▶ _SUPPLIED DATA_:
────────

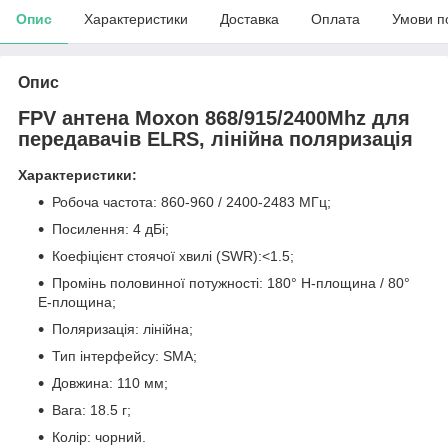
Опис
Характеристики
Доставка
Оплата
Умови п
Опис
FPV антена Moxon 868/915/2400Mhz для
передавачів ELRS, лінійна поляризація
Характеристики:
Робоча частота: 860-960 / 2400-2483 МГц;
Посилення: 4 дБі;
Коефіцієнт стоячої хвилі (SWR):<1.5;
Промінь половинної потужності: 180° H-площина / 80°
E-площина;
Поляризація: лінійна;
Тип інтерфейсу: SMA;
Довжина: 110 мм;
Вага: 18.5 г;
Колір: чорний.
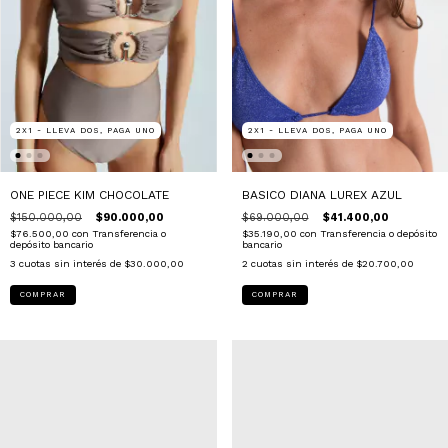
2X1 - LLEVA DOS, PAGA UNO
2X1 - LLEVA DOS, PAGA UNO
ONE PIECE KIM CHOCOLATE
BASICO DIANA LUREX AZUL
$150.000,00
$90.000,00
$69.000,00
$41.400,00
$76.500,00
con
Transferencia o
$35.190,00
con
Transferencia o depósito
depósito bancario
bancario
3
cuotas sin interés de
$30.000,00
2
cuotas sin interés de
$20.700,00
COMPRAR
COMPRAR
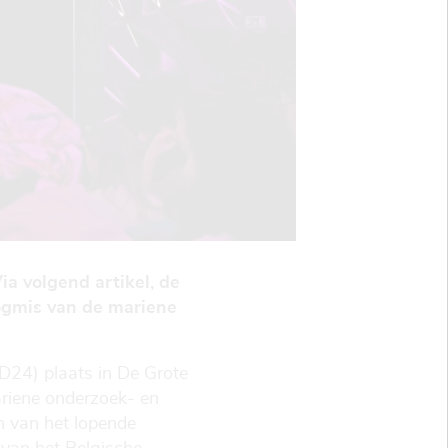
 volgend artikel, de
ogmis van de mariene
D24) plaats in De Grote
ariene onderzoek- en
en van het lopende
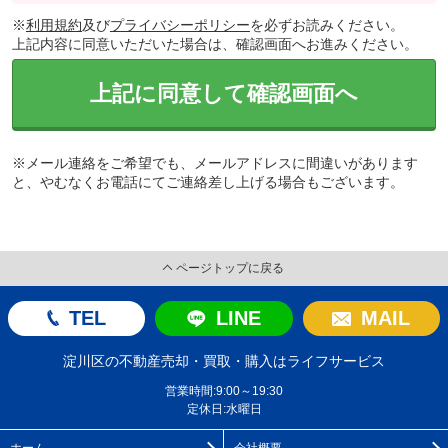
※
利用規約
及び
プライバシーポリシー
を必ずお読みください。
上記内容に同意いただいた場合は、確認画面へお進みください。
上記に同意して確認画面へ
※メール連絡をご希望でも、メールアドレスに間違いがあります
と、やむなくお電話にてご連絡差し上げる場合もございます。
ページトップに戻る
TEL
LINE
MAIL
淀川区の不動産売却・買取・購入はライフサービス
営業時間:9:00～19:30
定休日:水曜日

────────

▶ _WHAT THE TASK REQUIRES_: Show each line in the material that contains the word "площина". Case counts.

▶ _TASK ANSWER_:
Промінь половинної потужності: 180° H-площина / 80°
E-площина;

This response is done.